Background: Long QT Syndrome (LQTS) is characterized by prolonged QT intervals on electrocardiogram, which may progress into life-threatening polymorphic ventricular tachycardia and sudden cardiac death. Variants in the KCNH2 gene have been associated with congenital LQTS, with thousands identified to date but very few clinically characterized. Objective: To describe the rare single nucleotide variant KCNH2 (NM_000238.4):c.1066C>T (p.Arg356Cys) associated with drug-induced QT prolongation and to assess its pathogenicity risk using in silico tools and protein structural modeling in accordance with American College of Medical Genetics and Genomics (ACMG) guidelines.
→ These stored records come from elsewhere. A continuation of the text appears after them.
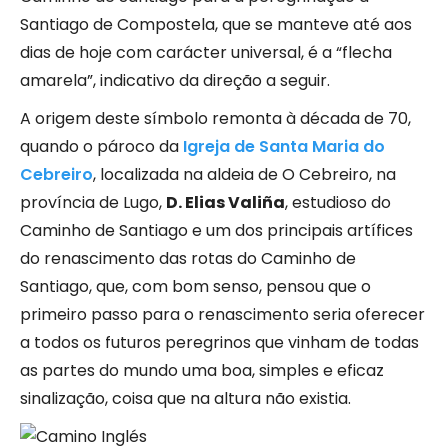
Santiago de Compostela, que se manteve até aos
dias de hoje com carácter universal, é a “flecha
amarela”, indicativo da direção a seguir.
A origem deste símbolo remonta à década de 70,
quando o pároco da
Igreja de Santa Maria do
Cebreiro
, localizada na aldeia de O Cebreiro, na
província de Lugo,
D. Elias Valiña
, estudioso do
Caminho de Santiago e um dos principais artífices
do renascimento das rotas do Caminho de
Santiago, que, com bom senso, pensou que o
primeiro passo para o renascimento seria oferecer
a todos os futuros peregrinos que vinham de todas
as partes do mundo uma boa, simples e eficaz
sinalização, coisa que na altura não existia.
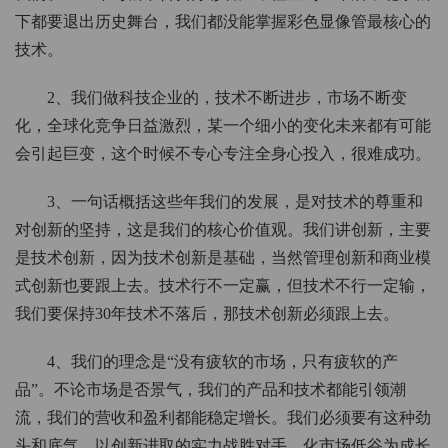
下都要退出历史舞台，我们都没能掌握彩色显像管最核心的
技术。
2、我们做科技企业的，技术不断进步，市场不断变
化，全球化竞争日益激烈，某一个细小的变化未来都有可能
会引起巨变，这个时候不专心专注全身心投入，很难成功。
3、一句话概括这些年我们的发展，是对技术的尊重和
对创新的坚持，这是我们的核心价值观。我们讲创新，主要
是技术创新，因为技术创新是基础，当然管理创新和商业模
式创新也要跟上去。技术行不一定赢，但技术不行一定输，
我们要保持30年技术不落后，那技术创新必须跟上去。
4、我们的理念是“没有疲软的市场，只有疲软的产
品”。不论市场是否景气，我们的产品和技术都能引领潮
流，我们的营收和盈利都能稳定增长。我们必须要有这种劲
头和底气，以创新进取的实力战胜对手，化市场低谷为成长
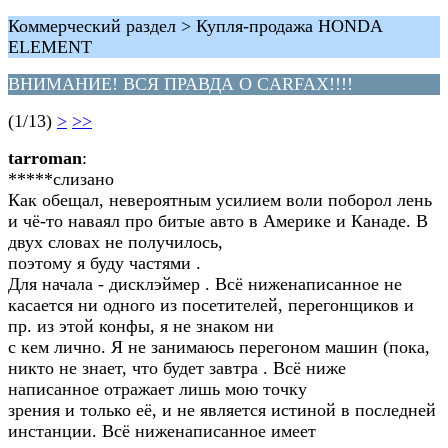
Коммерческий раздел > Купля-продажа HONDA
ELEMENT
ВНИМАНИЕ! ВСЯ ПРАВДА О CARFAX!!!!
(1/13)
>
>>
tarroman
:
*****слизано
Как обещал, невероятным усилием воли поборол лень
и чё-то наваял про битые авто в Америке и Канаде. В
двух словах не получилось,
поэтому я буду частями .
Для начала - дисклэймер . Всё ниженаписанное не
касается ни одного из посетителей, перегонщиков и
пр. из этой конфы, я не знаком ни
с кем лично. Я не занимаюсь перегоном машин (пока,
никто не знает, что будет завтра . Всё ниже
написанное отражает лишь мою точку
зрения и только её, и не является истиной в последней
инстанции. Всё ниженаписанное имеет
Methods: Next-generation sequencing was performed for a patient presenting with drug-induced QT prolongation who was found to carry the rare KCNH2 1066C>T variant. Thirteen established gene discovery computational tools were employed to analyze the variant in silico. Additionally, structural modeling of the variant's region within the wild-type protein was performed utilizing AlphaFold. Results: The clinical phenotype associated with the KCNH2 1066C>T variant has not been previously described in literature, except in combination with a variant in the KCNQ1 gene. Computational analysis with a meta-predictor, REVEL, supported variant pathogenicity, while predictive modeling and AlphaMissense illustrated the uncertainty of structural impacts in a disordered region. Risk analysis of the variant performed utilizing ACMG guidelines and ClinGen criteria-specific recommendations resulted in an overall classification of "uncertain significance". Conclusion: To our knowledge, this is the first study reporting a direct phenotype-to-genotype association between the KCNH2 1066C>T variant and drug-induced QT prolongation, supplemented by in silico analyses and ACMG-based variant risk stratification. Our study underscores the importance of recognizing genetic predisposition in drug-induced QT prolongation and motivate further investigation of KCNH2 variants within the N-linker region.